(CNN)The Robert E. Lee monument in Charlottesville, Virginia — the removal of which helped spark the protests that turned violent last weekend — is just one example of the hundreds of statutes, monuments, highways and holidays designed to honor the Commonwealth’s Confederate roots.

The controversial connection to Virginia’s Civil War past is quickly becoming a flashpoint in the upcoming race for governor, and the Republican nominee in that race, Ed Gillespie, is at the center of this divide.

Gillespie, a New Jersey native who has lived his adult life in Northern Virginia, does not have a familial connection to the Old South. He has walked a careful line when it comes to the romantic view of the Confederacy that many Virginians both Republican and Democrat hold.

At the height of the Republican primary earlier this year, Gillespie was being pushed hard about his stance on Confederate Monuments by his far right opponent Prince William County Board of Supervisors Chair, Corey Stewart.

Stewart made the protection of these monuments — specifically the Lee monument in Charlottesville — a core tenant of his campaign. He accused Gillespie of supporting the decision to bring the monument down. In response to Stewart’s attacks Gillespie ran targeted digital ads designed to correct his stance on the issue. The ads touted Gillespie’s defense of the monuments and linked to a page on his official website outlining his stance.

Where Confederate monuments end up
Where Confederate monuments end up

“Ed opposes removing the Lee Statue and believes the city council members who voted to spend $300,000 of taxpayer dollars to do so should be voted out of office,” the website read. “But as a conservative, Ed also knows that a governor powerful enough to force one locality to keep a statute is powerful enough to make all localities take them down.”

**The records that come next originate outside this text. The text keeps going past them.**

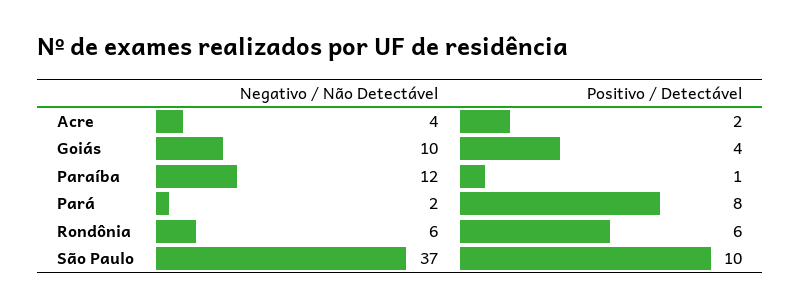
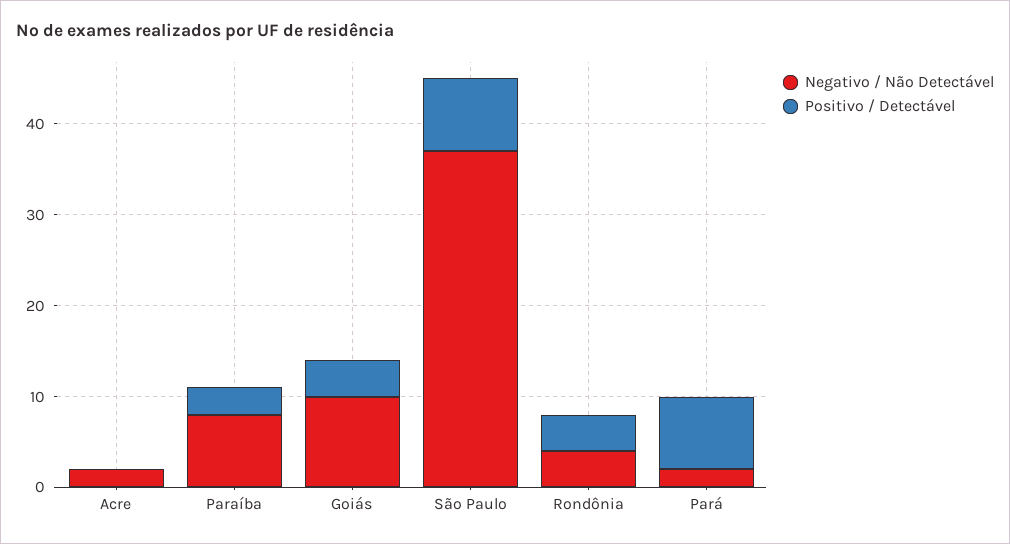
Negativo / Não Detectável, Acre: 4 -> 2
Positivo / Detectável, Acre: 2 -> 0
Negativo / Não Detectável, Paraíba: 12 -> 8
Positivo / Detectável, Paraíba: 1 -> 3
Negativo / Não Detectável, Rondônia: 6 -> 4
Positivo / Detectável, Rondônia: 6 -> 4
Positivo / Detectável, São Paulo: 10 -> 8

The digital ads had a very short run and the Gillespie campaign would not disclose how much was spent. The website explaining his position on the monument still exists on his main campaign page, but has been removed from the “Get the Facts” blog where it was originally posted. Gillespie ended up narrowly beating Stewart in a surprisingly close GOP primary. Stewart has already launched a campaign to challenge Sen. Tim Kaine, a Democrat, in 2018.

In the wake of the Charlottesville demonstrations, Gillespie was quick to denounce the white supremacists that attended the rally and used much stronger language, much quicker than his fellow Republican, President Donald Trump did at the time.

“Having a right to spew vile hate does not make it right. It is painful to see these ugly events in Charlottesville last night and today,” said Gillespie on Saturday. “These displays have no place in our Commonwealth, and the mentality on display is rejected by the decent, thoughtful and compassionate fellow Virginians I see every day.”

Gillespie has still yet to directly criticize Trump’s response to the Charlottesville rally. After the President’s controversial press conference on Tuesday where he doubled down on his belief that there were bad actors on “both sides” of the protests, Gillespie sent out another tweet condemning white supremacists, but did not mention Trump.

Gillespie was scheduled to hold a fundraiser with Vice President Mike Pence on Saturday, but the Vice President abruptly pulled out of the event in order to provide flexibility in his schedule in case the President needs his help after a high-level meeting that will take place Friday at Camp David.